EXCERPT TO READ:
Textos / Texts

Synopsis English

The year is 1982. Overwhelmed by social turmoil and a devastating economic crisis, the Argentine Military Dictatorship launched a military operation to occupy the Falkland Islands (Islas Malvinas), swiftly defeating the small military British garrison stationed in the archipielago, located 500km away from the continent.

The goal was to distract the public from internal tensions and regain their trust. The Government left no stone unturned using propaganda to convince argentines of the righteousness of their mission.

Consisting Almost entirely of excerpts from the TV program 60 Minutos, 1982 summarizes the media campaign that took place over the 74 days of the Malvinas/Falklands War, when the Argentine troops attempted to take the island back from the british, who had occupied them in 1833.

We Follow TV anchormen asking viewers to donate funds for weapons and ammunition and inspiring them to sing the national anthem at home; we witness how journalists welcome Government leaders as heroes, as they “spontaneously”show up at the studio to celebrate the importance of the fatherland´s mission.

Appealing strictly to archival footage – the actual research subject here-, 1982 reflects the power of media and exemplifies hoy propaganda can channel and determine people’s thoughts and political opinions. Through clever screen-in-screen editing style, so popular during the time of the war, the film transports us back to the average Argentinian living room, it invites us to step into contemporary spectator´s shoes.

It invites us to recognize the massive operation present nothing but “good news” on TV, yet we can´t help to be charmed by it´s simultaneous naivitée and perversity. Even if, decades later, the house of cards has crumbled, 1982 understands our need to be lied to into the name of hope.

Sinopsis Español

Corre el año 1982. Abrumada por los conflictos sociales y una profunda crisis económica, la Junta Militar argentina lanza una operación militar para ocupar las Islas Malvinas y derrota a la pequeña guarnición británica, ubicada a 500 km del continente.

DESCRIPTION OF THE TASK: Transcribe the part of the film synopsis that begins at the words "Synopsis English" and ends after the words "from the continent.".

GIVEN DATA:
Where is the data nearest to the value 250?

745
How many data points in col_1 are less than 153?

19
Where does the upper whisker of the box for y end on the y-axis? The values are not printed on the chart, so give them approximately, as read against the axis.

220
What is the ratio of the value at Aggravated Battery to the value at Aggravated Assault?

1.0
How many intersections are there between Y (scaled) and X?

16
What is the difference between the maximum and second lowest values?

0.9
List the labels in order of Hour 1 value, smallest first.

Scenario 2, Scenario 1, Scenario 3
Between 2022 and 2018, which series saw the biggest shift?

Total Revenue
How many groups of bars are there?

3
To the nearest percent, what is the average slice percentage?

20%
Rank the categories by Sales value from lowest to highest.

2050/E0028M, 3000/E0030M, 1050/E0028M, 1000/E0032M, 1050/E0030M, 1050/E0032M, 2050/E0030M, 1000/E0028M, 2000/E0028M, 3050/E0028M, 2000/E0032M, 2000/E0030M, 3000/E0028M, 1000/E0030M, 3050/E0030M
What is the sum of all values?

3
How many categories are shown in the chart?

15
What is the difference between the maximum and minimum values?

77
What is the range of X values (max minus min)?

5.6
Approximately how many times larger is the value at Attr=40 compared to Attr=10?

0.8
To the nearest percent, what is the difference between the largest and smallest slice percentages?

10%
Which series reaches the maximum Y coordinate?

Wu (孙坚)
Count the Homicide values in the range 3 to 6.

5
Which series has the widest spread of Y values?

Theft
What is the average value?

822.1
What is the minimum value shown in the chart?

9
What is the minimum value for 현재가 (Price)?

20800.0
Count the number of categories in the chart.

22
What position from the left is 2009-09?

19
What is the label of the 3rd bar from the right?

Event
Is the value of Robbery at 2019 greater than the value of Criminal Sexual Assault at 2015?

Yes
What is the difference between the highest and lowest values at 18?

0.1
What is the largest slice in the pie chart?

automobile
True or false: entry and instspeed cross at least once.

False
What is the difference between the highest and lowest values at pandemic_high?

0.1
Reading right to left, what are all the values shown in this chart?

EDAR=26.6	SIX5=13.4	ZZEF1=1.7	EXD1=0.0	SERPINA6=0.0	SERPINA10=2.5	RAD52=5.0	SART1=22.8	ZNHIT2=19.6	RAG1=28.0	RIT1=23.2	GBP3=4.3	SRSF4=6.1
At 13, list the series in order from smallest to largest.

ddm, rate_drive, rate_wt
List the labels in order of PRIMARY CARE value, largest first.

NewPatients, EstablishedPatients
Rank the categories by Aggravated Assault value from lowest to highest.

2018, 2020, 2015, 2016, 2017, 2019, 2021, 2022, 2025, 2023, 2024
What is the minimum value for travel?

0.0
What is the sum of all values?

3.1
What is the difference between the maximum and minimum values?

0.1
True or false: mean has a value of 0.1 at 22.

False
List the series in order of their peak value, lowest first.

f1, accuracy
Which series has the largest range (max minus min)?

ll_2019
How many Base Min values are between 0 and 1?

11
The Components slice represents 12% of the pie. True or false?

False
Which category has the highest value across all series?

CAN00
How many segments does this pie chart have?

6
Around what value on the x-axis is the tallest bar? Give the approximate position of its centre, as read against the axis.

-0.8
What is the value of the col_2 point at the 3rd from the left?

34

OUTPUT BELOW:
Synopsis English

The year is 1982. Overwhelmed by social turmoil and a devastating economic crisis, the Argentine Military Dictatorship launched a military operation to occupy the Falkland Islands (Islas Malvinas), swiftly defeating the small military British garrison stationed in the archipielago, located 500km away from the continent.